When the votes are tallied in Virginia’s race for governor on Tuesday, over 300,000 citizens will be missing from the voting rolls – including 20% of the state’s black population. The reason is not low turnout or voter ID, but a growing and often invisible barrier to voting that is upending elections around the country. Over 5 million Americans are barred from voting because they have criminal records, according to a report this year from the Sentencing Project. The crackdown on ballot access is so intense, a majority of states actually bar former convicts from voting even after they are released from prison. If voting rights were restored to those former inmates, about 4.3 million more Americans would be able to vote. That is over three times margin of victory in the last House midterm elections.

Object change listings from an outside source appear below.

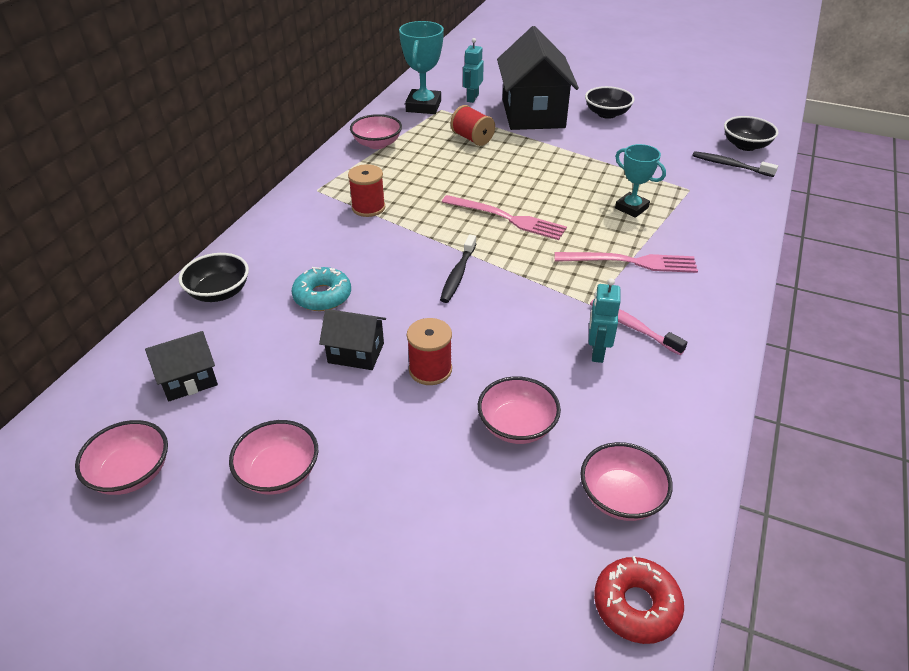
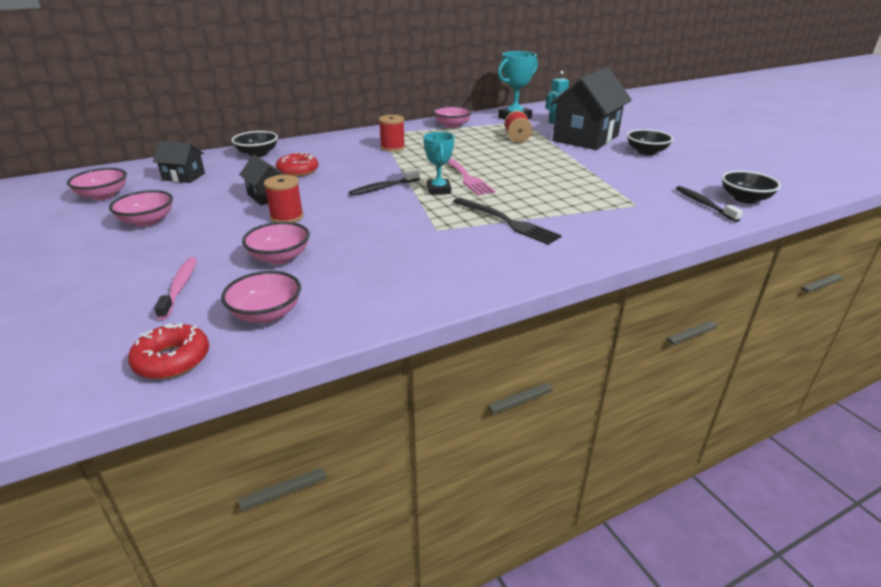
camera: 40 degrees right, 10 degrees down
turquoise donut [292,267,351,311] -> red donut [276,152,318,177]
pink fork [554,252,698,273] -> black fork [453,198,562,245]
turquoise robot [589,278,621,363] -> none
pink toothbrush [590,299,687,355] -> pink toothbrush moved to [154,257,197,320]
turquoise trophy [615,144,666,218] -> turquoise trophy moved to [423,132,454,195]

“You have this chunk of voters that’s not there,” explains NBC News political director Chuck Todd. “When you see the decisions that have been made on this issue – and a lot of voting access issues – it’s clear that political partisans are operating on what’s best for their own party’s cause, period,” says Todd.
Researchers have found that restrictions on voting by ex-felons “tend to take more votes” from Democrats – and that universal suffrage could change the outcome in Senate and presidential elections.
Focusing only on the electoral impact, however, can distract from the fundamental rights at stake.
“If you care about this issue – and you believe this issue of felony rights is about full restoration of rights after you’ve paid your penalty to society,” says Todd, “then [put aside] these studies. Who cares the political impact – it shouldn’t matter.”